10 Aug 10 Interserve's pre-tax profit has fallen 31% to £27.3m for the first six months of the year, compared to the £40m posted for the same period a year ago.

Interserve's pre-tax profit has fallen 31% to £27.3m for the first six months of the year, compared to the £40m posted for the same period a year ago.

Revenue was down fractionally at £945m (H1 2009: £951m).

The firm said its UK construction business is targeting new markets, including waste and retail, in response to shrinking workloads in its traditional markets such as education.

In its last full year results, the construction and support services group delivered profit before tax of £89m on turnover of £1.9bn.

Interserve's order book was also down for the first half of 2010, by 12%, at £5.7bn, compared to £6.5bn at the last year end. This comprises £4.5m of forward orders and £1.2bn relating to pipeline. The fall is due to “a reduction in the estimated value of pipeline in light of recent discussions with UK public sector clients, amounting to £600m”.

The firm secured £800m of new contract wins during the reporting period.

Interserve has cut its net debt to £53.1m (30 June 2010), compared to £85.1m a year ago.

The pension deficit rose slightly to £75.8m (31 December 2009: £68.6m).

Around half of the group's profits are currently derived from outside the UK


Interserve's construction business, Project Services, delivered revenue of £381m, down 6.3% from the £406m reported a year ago.
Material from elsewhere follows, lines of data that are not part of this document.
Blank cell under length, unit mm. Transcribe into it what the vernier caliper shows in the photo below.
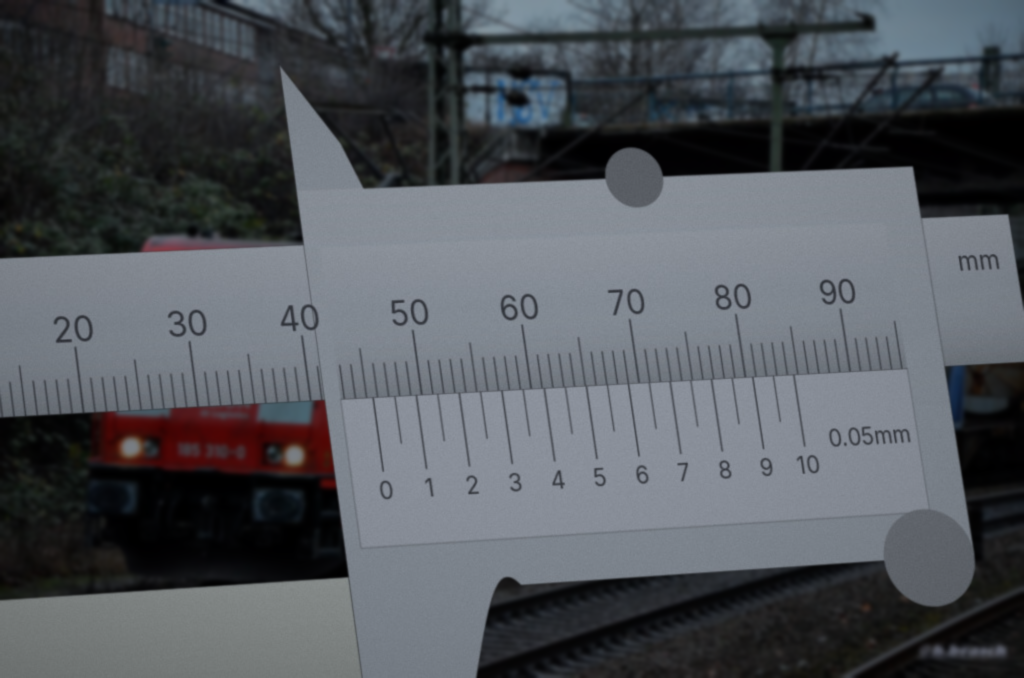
45.6 mm
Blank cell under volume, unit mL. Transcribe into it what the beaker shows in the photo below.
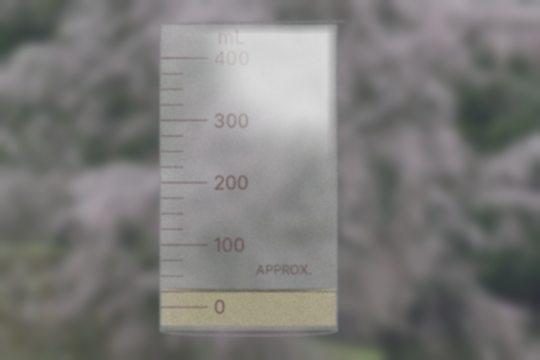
25 mL
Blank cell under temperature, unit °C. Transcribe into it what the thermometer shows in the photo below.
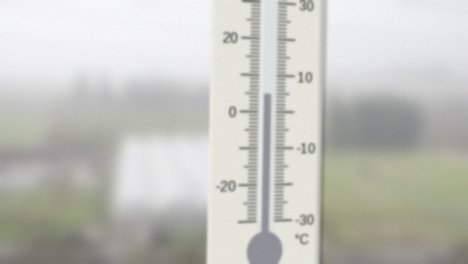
5 °C
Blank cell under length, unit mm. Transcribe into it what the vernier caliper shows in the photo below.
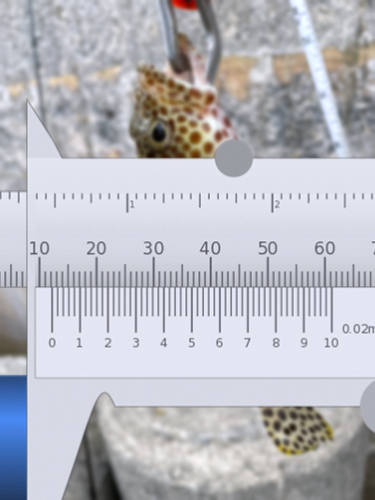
12.2 mm
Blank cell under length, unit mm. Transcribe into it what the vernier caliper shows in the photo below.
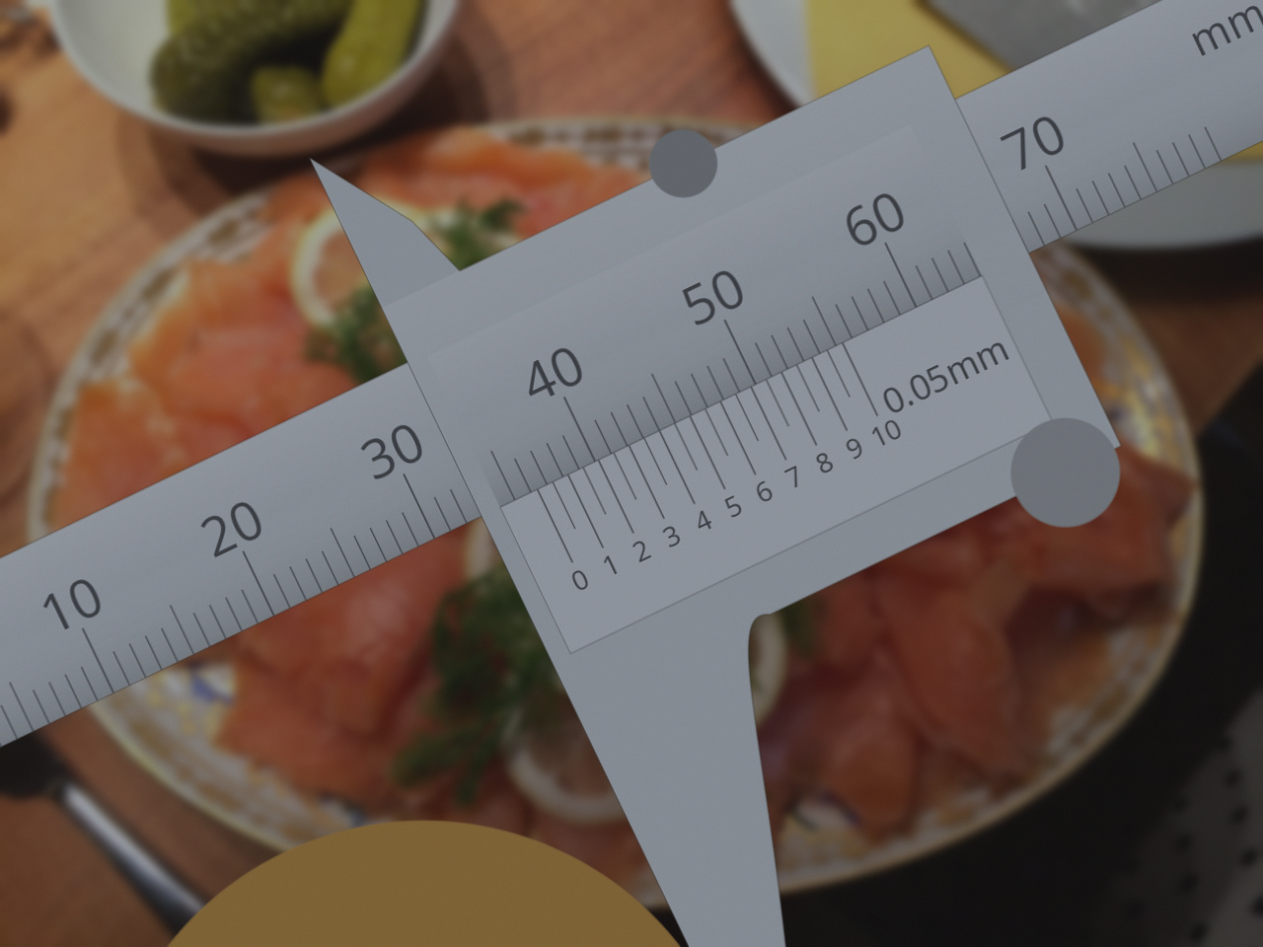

However, its profit contribution was up to £23.5m from £18.1m.

In the UK, over half of construction activity is generated via PFI and long-term framework contracts. Its UK order book has remained broadly the same as the year-end position, at around £1.2bn.

The firm said it is “actively targeting new sectors, including waste and retail, to offset some of the potential shortfall in work from our traditional segments such as education and custodial”.

It believes it is “well placed to participate in any replacement programme” for the axed Building Schools for the Future scheme. The firm was named preferred bidder for the £150m St Helens BSF, a project subsequently cancelled.

Interserve's Support Services division reported an increase in revenue to £538m, from £504m a year ago. Pre-tax profit climbed to £10.7m (H1 2009: £8.9m).

The group's Equipment Services business, RMD Kwikform, suffered a fall in revenue, which dipped to £68.4m from £80.4m, and profit, which plunged to £7.7m from £20.4m. Interserve said it "was not able to replace several large hire contracts that helped deliver a record 2009 result”.


Chief executive Adrian Ringrose said: "Trading in the half-year was in line with the Board's expectations. Project Services delivered an excellent result, Support Services is making good progress based on moving performance in several key public sector contracts to planned levels of profitability and Equipment Services, after an exceptional 2009, performed creditably in a challenging environment.

“Uncertainties persist in our markets, but we remain confident that the second half will show a significant uplift on the first half and that we have a strong international platform from which to sustain long-term growth at attractive margins."